The CALIS Procedure

Input Data Sets

Subsections:

BASEFIT= or INBASEFIT= Data Set
DATA= Data Set
INEST= Data Set
INMODEL= or INRAM= Data Set
INWGT= Data Set

You can use four different kinds of input data sets in the CALIS procedure, and you can use them simultaneously. The DATA= data set contains the data to be analyzed, and it can be an ordinary SAS data set containing raw data or a special TYPE=COV, TYPE=UCOV, TYPE=CORR, TYPE=UCORR, TYPE=SSCP, or TYPE=FACTOR data set containing previously computed statistics. The INEST= data set specifies an input data set that contains initial estimates for the parameters used in the optimization process, and it can also contain boundary and general linear constraints on the parameters. If the model does not change too much, you can use an OUTEST= data set from a previous PROC CALIS analysis; the initial estimates are taken from the values of the _TYPE_=PARMS observation. The INMODEL= or INRAM= data set contains information of the analysis models (except for user-written programming statements). Often the INMODEL= data set is created as the OUTMODEL= data set from a previous PROC CALIS analysis. See the section OUTMODEL= or OUTRAM= Data Set for the structure of both OUTMODEL= and INMODEL= data sets. Using the INWGT= data set enables you to read in the weight matrix $\mb{W}$ that can be used in generalized least squares, weighted least squares, or diagonally weighted least squares estimation.

BASEFIT= or INBASEFIT= Data Set

The BASEFIT= or INBASEFIT= data set saves the fit function value and the degrees of freedom of a baseline model for computing various fit indices, especially the incremental fit indices. Typically, the BASEFIT= data set is created as an OUTFIT= data set from a previous PROC CALIS fitting of a customized baseline model.
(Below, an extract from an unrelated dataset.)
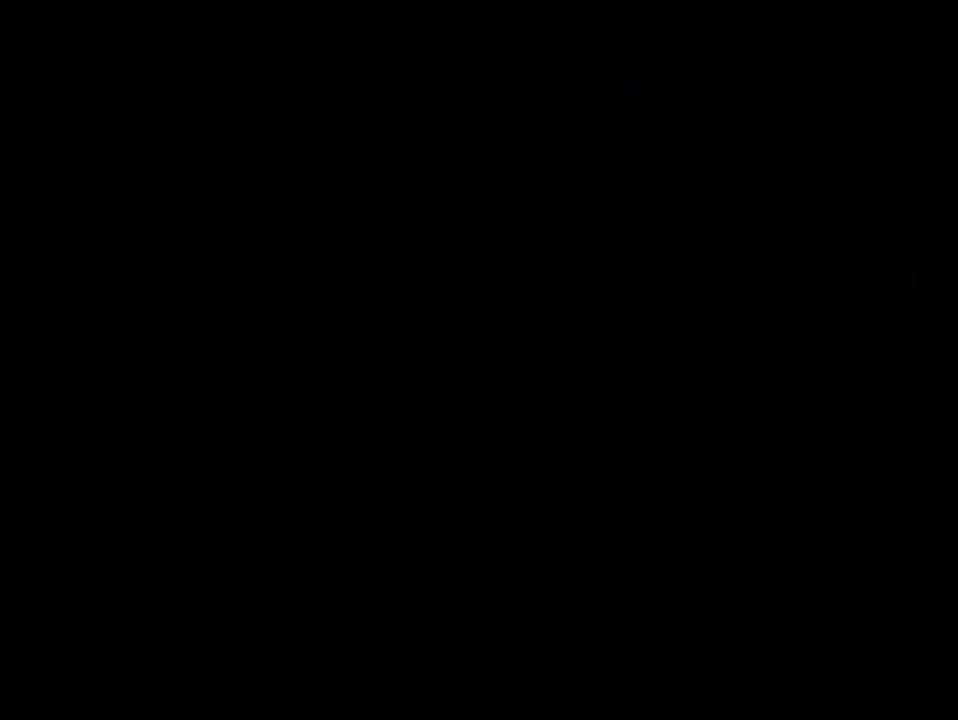
{"buttons": ["DPAD_RIGHT"], "events": []}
See the section OUTFIT= Data Set for details about the format of the OUTFIT= and BASEFIT= data sets.

DATA= Data Set

A TYPE=COV, TYPE=UCOV, TYPE=CORR, or TYPE=UCORR data set can be created by the CORR procedure or various other procedures. It contains means, standard deviations, the sample size, the covariance or correlation matrix, and possibly other statistics depending on which procedure is used.

If your data set has many observations and you plan to run PROC CALIS several times, you can save computer time by first creating a TYPE=COV, TYPE=UCOV, TYPE=CORR, or TYPE=UCORR data set and using it as input to PROC CALIS.

For example, assuming that PROC CALIS is first run with an OUTMODEL= MODEL option, you can run the following statements in subsequent analyses with the same model in the first run:

/* create TYPE=COV data set */
proc corr cov nocorr data=raw outp=cov(type=cov);
run;
/* analysis using correlations */
proc calis corr data=cov inmodel=model;
run;
/* analysis using covariances */
proc calis data=cov inmodel=model;
run;

Most procedures automatically set the TYPE= option of an output data set appropriately. However, the CORR procedure sets TYPE=CORR unless an explicit TYPE= option is used. Thus, (TYPE=COV) is needed in the preceding PROC CORR request, since the output data set is a covariance matrix. If you use a DATA step with a SET statement to modify this data set, you must declare the TYPE=COV, TYPE=UCOV, TYPE=CORR, or TYPE=UCORR attribute in the new data set.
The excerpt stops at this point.